In retrospect, rumination. Not the normal kind. This was Olympic Level rumination.
Shortly followed by my heart making odd thumps and the odd skipped beat. I think it probably started around the age of 45 (no hot flushes, periods same as always).
Then came the “air hunger” at 47.
Lots of tests happened. Cardiology visits, chest x-rays of my lungs, poked, prodded and declared “perfectly normal”.
Long standing depression and SI decided to up their game to new levels, just to keep the oddly beating heart, rumination and air hunger company.
GP packed me off to local psychiatrist.
Got diagnosed with ADHD (in retrospect, that was bloody obvious just from my school reports)
Periods still normal. But I was not. Not by ANY stretch of the imagination. However I thought this meant I just had to try harder to fight the ADHD.
I couldn’t sleep. I’d wake up at odd times and stay awake. I needed to pee all the time. I’d reimagined my husband as some kind of awful monster and everything was his fault. Including the lack of eggs in the supermarket. Which he did not work for. And nor has he ever been a farmer of any kind. Let alone one hoarding the entire nation’s supply of chickens. But logic and brain were not on speaking terms at this point.
By early 50s, periods still normal, narry a hot flush in sight. I was a non-sleeping basket case. Got hit by suicide compulsion (didn’t know such things existed). Panic ensued. Went to new GP. Who said I was clearly peri menopausal but could only offer HRT if I had a pelvic exam.
I refused pelvic exam (Lady Garden deffo shut down for any kind of business due to Extended Winter of Discontent) and bought HRT under the counter (I do not live in the U.K., do not try this in your homeland)
Within six weeks felt human again. Then all my joints and hurty parts felt non-hurty. I honestly hadn’t even noticed how much everything had become so painful. Anti depressants started working again. Was once again allowed to walk the dog alone in the woods. Headspace recovered.

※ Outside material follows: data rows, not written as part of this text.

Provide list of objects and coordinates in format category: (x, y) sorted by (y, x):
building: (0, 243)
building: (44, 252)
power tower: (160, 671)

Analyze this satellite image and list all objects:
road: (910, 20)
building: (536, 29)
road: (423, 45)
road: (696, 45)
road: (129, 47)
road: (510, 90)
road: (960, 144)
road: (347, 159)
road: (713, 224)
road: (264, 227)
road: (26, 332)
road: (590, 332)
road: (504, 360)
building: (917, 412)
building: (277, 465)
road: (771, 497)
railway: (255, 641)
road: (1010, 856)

Within a matter on months it was like the last 10ish years had never happened. Shame it didn’t magic away the ADHD as well. But I can cope with just that (and my now faulty thyroid joining the party of broken bits) now my headspace is back to normal.
Now 58. Periods disappeared about 8 months ago. Still no hot flushes.

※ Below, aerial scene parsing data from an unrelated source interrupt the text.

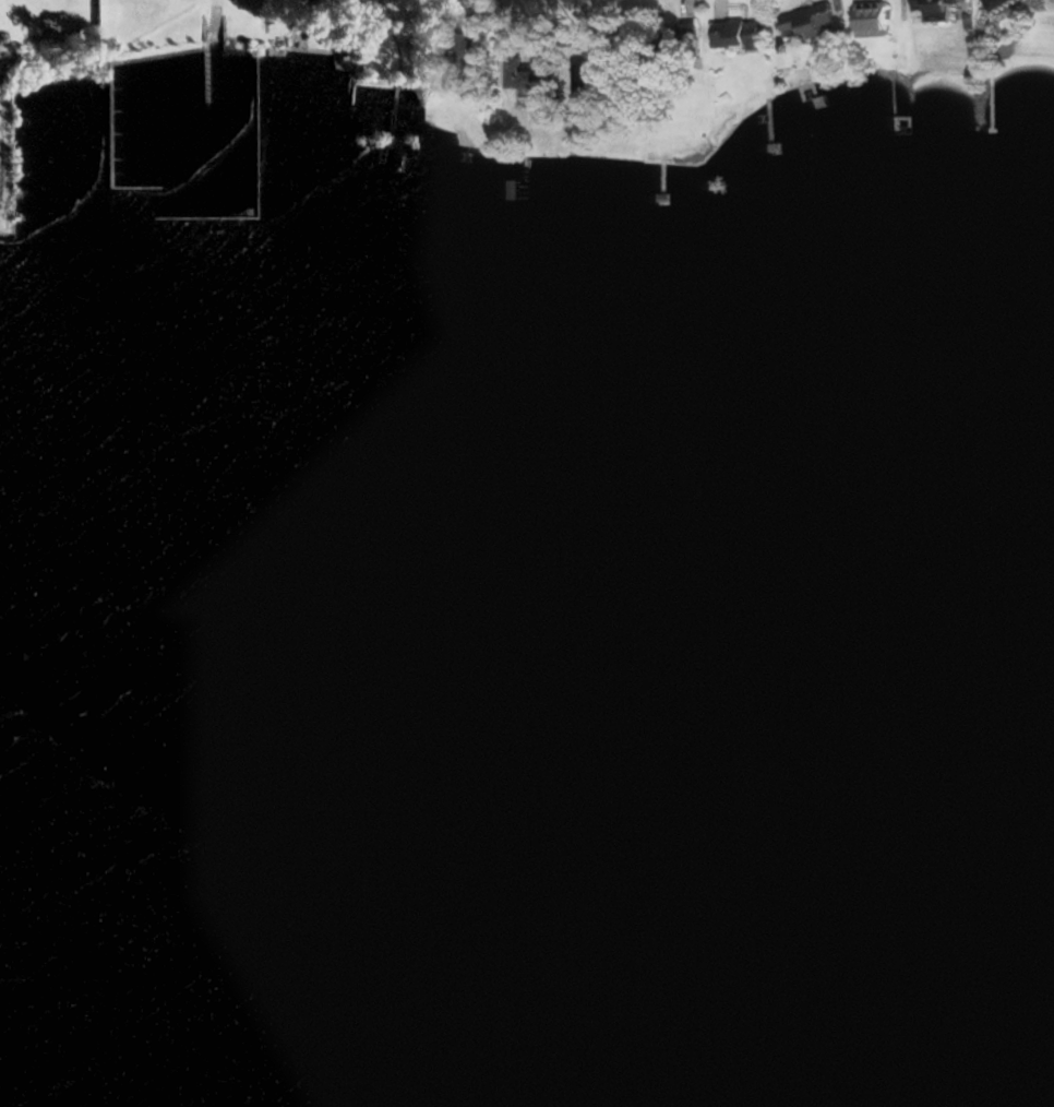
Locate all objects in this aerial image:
building: (995, 3)
road: (436, 8)
building: (939, 9)
building: (809, 21)
building: (737, 35)
building: (464, 40)
building: (678, 42)
building: (542, 76)
building: (597, 76)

I really wish I’d known about the not so obvious signs because I could have saved myself several years of misery. Not to mention how close a call things were that day in the woods alone with the dog when my brain got taken over with an almost irresistible compulsion that I still don’t honestly understand, or ever want to experience again. < shudder >
My sister’s first sign was tinnitus. I’m not saying she had it easier (she didn’t). But bloody hell. Talk about massive range and diversity of early signs.